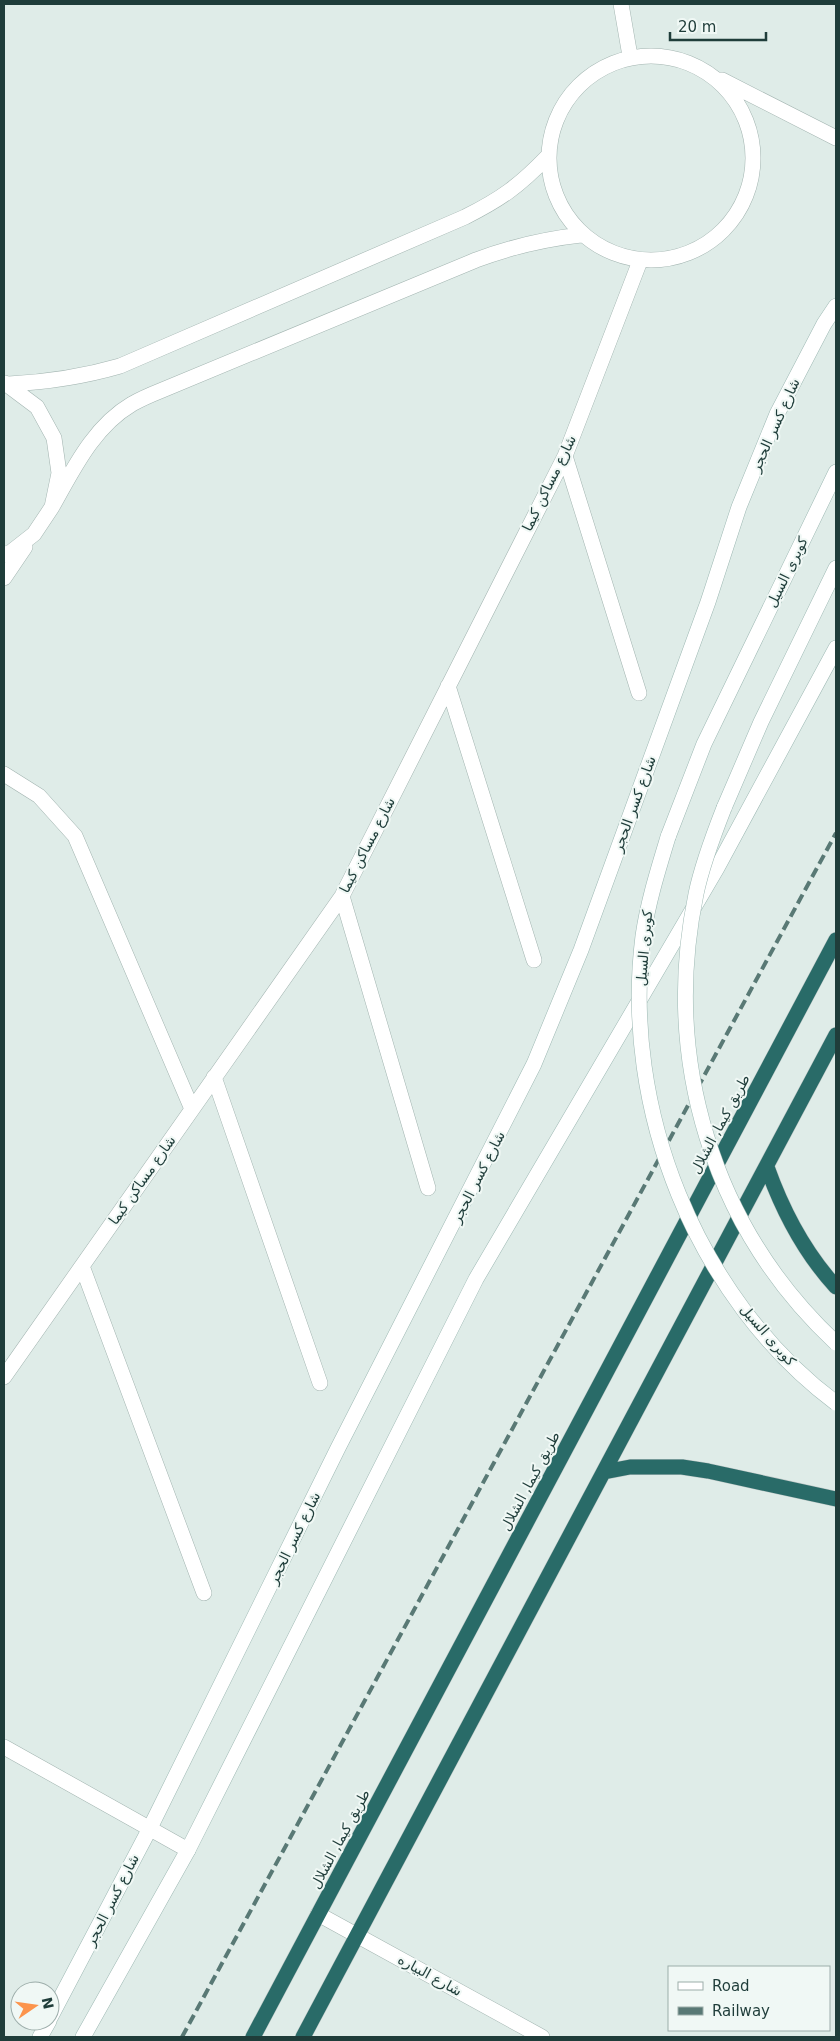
<svg xmlns="http://www.w3.org/2000/svg" width="840" height="2041" font-family="'DejaVu Sans',Cairo,sans-serif">
<style>
.lines{fill:none;stroke-linecap:round;stroke-linejoin:round}
.street-casing{stroke:#a2b4b0;stroke-width:16}
.secondary-casing{stroke:#9db8b3;stroke-width:16}
.highway-casing{stroke:#c0c9c8;stroke-width:16}
.street{stroke:#fff;stroke-width:15}
.secondary{stroke:#fff;stroke-width:15}
.highway{stroke:#296b68;stroke-width:15}
.rail{stroke:#597975;stroke-width:4;stroke-dasharray:10 5;stroke-linecap:butt}
.secondary-bridge-casing{stroke:#9db8b3;stroke-width:16;stroke-linecap:butt}
.secondary-bridge{stroke:#fff;stroke-width:15}
.labels{text-anchor:middle;stroke-width:4;stroke-linejoin:round;paint-order:stroke}
.street-label{font-size:14px;fill:#1f3d3a;stroke:#f0f8f5}
</style>
<rect width="100%" height="100%" fill="#dfece8"/>
<g class="lines">
<defs>
<path id="street" d="M621 4 630 56
M549 158a102 102 0 1 1 204 0a102 102 0 1 1-204 0Z
M722 80 836 138
M9 384C49 382 82 377 120 366L465 217C501 199 519 186 547 157
M565 456 639 693
M52 507C73 470 93 427 132 404 141 399 150 395 160 391L476 260C511 247 544 239 581 235
M4 555 11 552 34 534 52 507 59 473 54 438 37 407 5 383
M4 578 25 547
M448 686 534 960
M4 774 39 796 75 836 192 1109
M342 896 428 1188
M214 1077 320 1383
M82 1266 204 1593
M4 1377 342 896 565 456 640 261
M4 1747 188 1850
M318 1914 542 2037"/>
<path id="secondary" d="M724 808 761 722 836 568
M668 837 704 744 836 472
M50 2018 149 1830 338 1448 534 1064 581 950 708 602 739 507 777 414 824 324 836 306
M40 2037 49 2021
M83 2037 188 1850 476 1279 717 868 836 648"/>
<path id="highway" d="M767 1167C783 1212 804 1252 836 1287
M604 1472 630 1467H682L708 1471 836 1499
M253 2037 836 940
M303 2037 836 1035"/>
</defs>
<use href="#street" class="street-casing"/>
<use href="#secondary" class="secondary-casing"/>
<use href="#highway" class="highway-casing"/>
<use href="#street" class="street"/>
<use href="#secondary" class="secondary"/>
<use href="#highway" class="highway"/>
<path class="rail" d="M182 2037 836 833"/>
<defs>
<path id="secondary-bridge" d="M724 808C713 836 702 865 696 894 662 1059 712 1227 836 1343
M668 837C658 870 648 902 643 936 621 1108 696 1298 836 1403"/>
</defs>
<use href="#secondary-bridge" class="secondary-bridge-casing"/>
<use href="#secondary-bridge" class="secondary-bridge"/>
</g>
<g class="labels">
<g class="street-label">
<text transform="translate(775 425) rotate(-66)" y="5">شارع كسر الحجر</text>
<text transform="translate(549 483) rotate(-64)" y="5">شارع مساكن كيما</text>
<text transform="translate(787 572) rotate(-64)" y="5">كوبرى السيل</text>
<text transform="translate(634 804) rotate(-70)" y="5">شارع كسر الحجر</text>
<text transform="translate(367 845) rotate(-63)" y="5">شارع مساكن كيما</text>
<text transform="translate(644 948) rotate(-85)" y="5">كوبرى السيل</text>
<text transform="translate(720 1124) rotate(-62)" y="5">طريق كيما, الشلال</text>
<text transform="translate(478 1177) rotate(-63)" y="5">شارع كسر الحجر</text>
<text transform="translate(142 1180) rotate(-55)" y="5">شارع مساكن كيما</text>
<text transform="translate(768 1335) rotate(49)" y="5">كوبرى السيل</text>
<text transform="translate(530 1481) rotate(-62)" y="5">طريق كيما, الشلال</text>
<text transform="translate(294 1538) rotate(-64)" y="5">شارع كسر الحجر</text>
<text transform="translate(340 1839) rotate(-62)" y="5">طريق كيما, الشلال</text>
<text transform="translate(112 1900) rotate(-63)" y="5">شارع كسر الحجر</text>
<text transform="translate(430 1975) rotate(29)" y="5">شارع البياره</text>
</g>
</g>
<rect width="840" height="2041" fill="none" stroke="#1f3d3a" stroke-width="10"/>
<rect x="668" y="1966" width="162" height="65" fill="#f0f8f5" stroke="#9cadaa"/>
<rect x="678" y="1982" width="25" height="8" fill="#ffffff" stroke="#9cadaa"/>
<text x="712" y="1991" font-size="15" fill="#1f3d3a">Road</text>
<rect x="678" y="2007" width="25" height="8" fill="#597975" stroke="#9cadaa"/>
<text x="712" y="2016" font-size="15" fill="#1f3d3a">Railway</text>
<g transform="translate(35 2006) rotate(77)"><circle r="24" fill="#f0f8f5" stroke="#9cadaa"/>
<path d="M0-4L9 19L0 12L-9 19Z" fill="#fc944c"/>
<text y="-8" font-size="14" font-weight="bold" text-anchor="middle" fill="#1f3d3a">N</text>
</g>
<path d="M670 32v8h96v-8" fill="none" stroke="#1f3d3a" stroke-width="2.5"/>
<text x="678" y="32" font-size="15" fill="#1f3d3a" stroke="#f0f8f5" stroke-width="4" paint-order="stroke">20 m</text>
</svg>
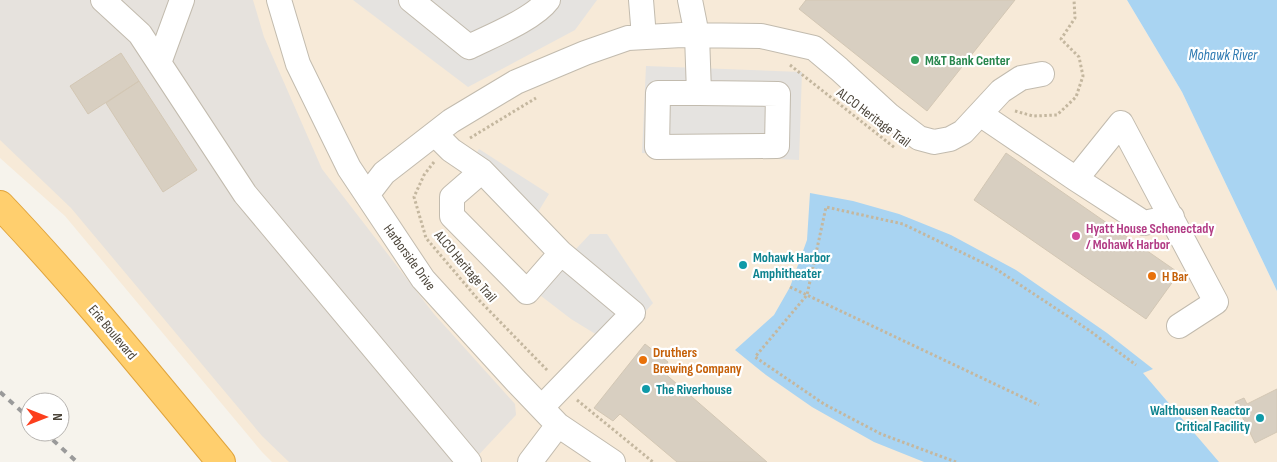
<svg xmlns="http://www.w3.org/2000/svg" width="1277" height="462" font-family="'Sofia Sans Condensed',sans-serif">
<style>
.commercial{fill:#f7ead8}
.industrial{fill:#e6e2dd}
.parking{fill:#e5e3e0}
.water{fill:#a9d4f2}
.building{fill:#d8cfc1;stroke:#d3c7b4}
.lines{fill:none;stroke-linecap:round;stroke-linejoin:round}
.minor-casing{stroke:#c2bbae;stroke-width:26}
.highway-casing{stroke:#e0a43c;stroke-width:30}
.path{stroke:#c4b79f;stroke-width:3;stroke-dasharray:2.5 2.5;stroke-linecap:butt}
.minor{stroke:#fff;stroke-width:24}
.highway{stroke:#ffcf6e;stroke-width:28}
.rail{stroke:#9a9a9a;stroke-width:4;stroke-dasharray:6 6;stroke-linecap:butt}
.leisure-dot{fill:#2e9e5b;stroke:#fff;stroke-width:2}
.hotel-dot{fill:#d1479c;stroke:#fff;stroke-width:2}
.culture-dot{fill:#0f9aa8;stroke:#fff;stroke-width:2}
.food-dot{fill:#e8710a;stroke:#fff;stroke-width:2}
.labels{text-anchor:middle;stroke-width:4.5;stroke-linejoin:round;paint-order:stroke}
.leisure-label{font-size:14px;font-weight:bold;fill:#27864d;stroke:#fff;text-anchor:start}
.street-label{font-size:14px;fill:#4b4439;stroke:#fff}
.hotel-label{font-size:14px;font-weight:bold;fill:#b23c85;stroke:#fff;text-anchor:start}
.culture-label{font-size:14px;font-weight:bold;fill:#0d838f;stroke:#fff;text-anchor:start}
.food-label{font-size:14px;font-weight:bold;fill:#c56008;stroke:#fff;text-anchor:start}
.water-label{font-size:15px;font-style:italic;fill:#2e7ab2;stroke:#fff}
</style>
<rect width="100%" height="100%" fill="#f6f3ec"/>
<!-- commercial -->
<path class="commercial" d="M 0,0 L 1127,0 L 1182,92 L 1277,291 L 1277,462 L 272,462 L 262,452 L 65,216 L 0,158 Z"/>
<!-- industrial -->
<path class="industrial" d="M 0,0 L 253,0 L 264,37 L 322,169 L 434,314 L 515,404 L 516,415 L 472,462 L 289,462 L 262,436 L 71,208 L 0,140 Z"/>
<!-- parking -->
<path class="parking" d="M 353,0 L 597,0 L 575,30 L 468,87 Z
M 646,66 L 802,72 L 799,160 L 642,153 Z
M 479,149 L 549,194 L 535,217 L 465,172 Z
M 590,234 L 607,234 L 653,303 L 615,346 L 571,319 L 532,289 L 570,247 L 576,249 Z"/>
<!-- water -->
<path class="water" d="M 1127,0 L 1277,0 L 1277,291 L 1182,92 Z
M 810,193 L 853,201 L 899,214 L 951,235 L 1016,270 L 1107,333 L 1153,369 L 1143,373 L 1219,462 L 924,462 L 874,442 L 812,407 L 766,375 L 735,350 L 774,315 L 790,287 L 807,240 Z"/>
<!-- building -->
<path class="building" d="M 806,0 L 1015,0 L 927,111 L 799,9 Z
M 121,53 L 139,81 L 88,114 L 70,86 Z
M 139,81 L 197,170 L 163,192 L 106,103 Z
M 1006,153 L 1179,273 L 1146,319 L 974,200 Z
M 645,344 L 668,362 L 662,371 L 767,462 L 677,462 L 620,414 L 613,421 L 594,408 Z
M 1277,389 L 1277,432 L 1255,443 L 1235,402 L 1244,398 L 1247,404 Z"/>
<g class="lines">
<!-- minor casing -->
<g class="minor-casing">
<path id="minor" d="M 103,0 L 140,34 L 245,194 L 469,462
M 279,0 L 298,64 L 349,168 L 423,279 L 515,380 L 558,425 L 613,462
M 411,0 L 469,47 C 491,36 534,19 548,0
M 641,0 L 644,37
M 690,0 L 697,35 L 699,93 L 658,93 L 657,147 L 777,146 L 778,94 L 699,93
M 159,63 L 182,0
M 980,114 L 1076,179 L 1144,223 L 1172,217
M 435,134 L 451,150 L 482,171 L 561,253 L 633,313 L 542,407
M 482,171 L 452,197 L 452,216 L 527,292 L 561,253
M 1076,179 L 1121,123 L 1216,302 L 1179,326
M 367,195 L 384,173 L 451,121 L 516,82 L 585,53 L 628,38 L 682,35 L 761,36 L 814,48 L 839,69 L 889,115 L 919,138 L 934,142 L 950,139 L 963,132 L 1001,91 L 1021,78 L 1042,74
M 530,462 L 558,425"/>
</g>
<!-- highway casing -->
<g class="highway-casing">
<path id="highway" d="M 0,205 C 78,287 149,375 221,462"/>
</g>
<!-- path -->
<path class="path" d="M 790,65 L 895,148
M 1015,111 L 1033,116 L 1057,115 L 1076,97 L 1083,76 L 1079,57 L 1061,39 L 1075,18 L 1074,0
M 470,138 L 536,98
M 434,162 L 424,175 L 414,197 L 426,238 L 476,297 L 548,371
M 790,287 L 1039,405
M 577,400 L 653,462
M 956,462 L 881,434 L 824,404 L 755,357 L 807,295 L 826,207 L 903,224 L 996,269 L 1090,331 L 1136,365"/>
<!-- minor -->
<use href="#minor" class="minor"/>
<!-- highway -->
<use href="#highway" class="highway"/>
<!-- rail -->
<path class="rail" d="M 0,392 L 30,419
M 44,432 L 77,462"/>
</g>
<!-- markers -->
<circle class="leisure-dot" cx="915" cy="60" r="5"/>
<circle class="hotel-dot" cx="1076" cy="236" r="5"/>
<g class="culture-dot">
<circle cx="743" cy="265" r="5"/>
<circle cx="646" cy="389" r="5"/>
<circle cx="1260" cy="418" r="5"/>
</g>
<g class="food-dot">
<circle cx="1152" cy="276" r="5"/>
<circle cx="643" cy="360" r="5"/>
</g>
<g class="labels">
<!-- leisure labels -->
<g class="leisure-label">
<text x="925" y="65">M&amp;T Bank Center</text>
</g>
<!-- street labels -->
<g class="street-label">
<text transform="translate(874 117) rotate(37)" y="5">ALCO Heritage Trail</text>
<text transform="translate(410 257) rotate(54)" y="5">Harborside Drive</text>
<text transform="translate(466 266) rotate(50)" y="5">ALCO Heritage Trail</text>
<text transform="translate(113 332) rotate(50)" y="5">Erie Boulevard</text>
</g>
<!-- hotel labels -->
<g class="hotel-label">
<text x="1086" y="233">Hyatt House Schenectady<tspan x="1086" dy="16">/ Mohawk Harbor</tspan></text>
</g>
<!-- culture labels -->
<g class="culture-label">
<text x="753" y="262">Mohawk Harbor<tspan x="753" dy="16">Amphitheater</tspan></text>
<text x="656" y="394">The Riverhouse</text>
<text x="1250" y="415" text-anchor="end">Walthousen Reactor<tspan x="1250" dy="16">Critical Facility</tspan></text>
</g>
<!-- food labels -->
<g class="food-label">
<text x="1162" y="281">H Bar</text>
<text x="653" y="357">Druthers<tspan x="653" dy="16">Brewing Company</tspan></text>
</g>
<!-- water labels -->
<g class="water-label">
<text x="1223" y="60">Mohawk River</text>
</g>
</g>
<!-- north arrow -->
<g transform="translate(45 417) rotate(90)"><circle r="24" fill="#ffffff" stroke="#b7b4b0"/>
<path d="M0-4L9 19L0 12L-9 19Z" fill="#fc3f1d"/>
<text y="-8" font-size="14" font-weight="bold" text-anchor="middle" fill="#4b4439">N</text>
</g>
</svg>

• • • •

Above is a listing; print exactly its lines from the one with "L 1182,92 Z" through the one with "M 1076,179 L 1121,123 L 1216,302 L 1179,326", and no other lines.

# SOLVED EXERCISE:
<path class="water" d="M 1127,0 L 1277,0 L 1277,291 L 1182,92 Z
M 810,193 L 853,201 L 899,214 L 951,235 L 1016,270 L 1107,333 L 1153,369 L 1143,373 L 1219,462 L 924,462 L 874,442 L 812,407 L 766,375 L 735,350 L 774,315 L 790,287 L 807,240 Z"/>
<!-- building -->
<path class="building" d="M 806,0 L 1015,0 L 927,111 L 799,9 Z
M 121,53 L 139,81 L 88,114 L 70,86 Z
M 139,81 L 197,170 L 163,192 L 106,103 Z
M 1006,153 L 1179,273 L 1146,319 L 974,200 Z
M 645,344 L 668,362 L 662,371 L 767,462 L 677,462 L 620,414 L 613,421 L 594,408 Z
M 1277,389 L 1277,432 L 1255,443 L 1235,402 L 1244,398 L 1247,404 Z"/>
<g class="lines">
<!-- minor casing -->
<g class="minor-casing">
<path id="minor" d="M 103,0 L 140,34 L 245,194 L 469,462
M 279,0 L 298,64 L 349,168 L 423,279 L 515,380 L 558,425 L 613,462
M 411,0 L 469,47 C 491,36 534,19 548,0
M 641,0 L 644,37
M 690,0 L 697,35 L 699,93 L 658,93 L 657,147 L 777,146 L 778,94 L 699,93
M 159,63 L 182,0
M 980,114 L 1076,179 L 1144,223 L 1172,217
M 435,134 L 451,150 L 482,171 L 561,253 L 633,313 L 542,407
M 482,171 L 452,197 L 452,216 L 527,292 L 561,253
M 1076,179 L 1121,123 L 1216,302 L 1179,326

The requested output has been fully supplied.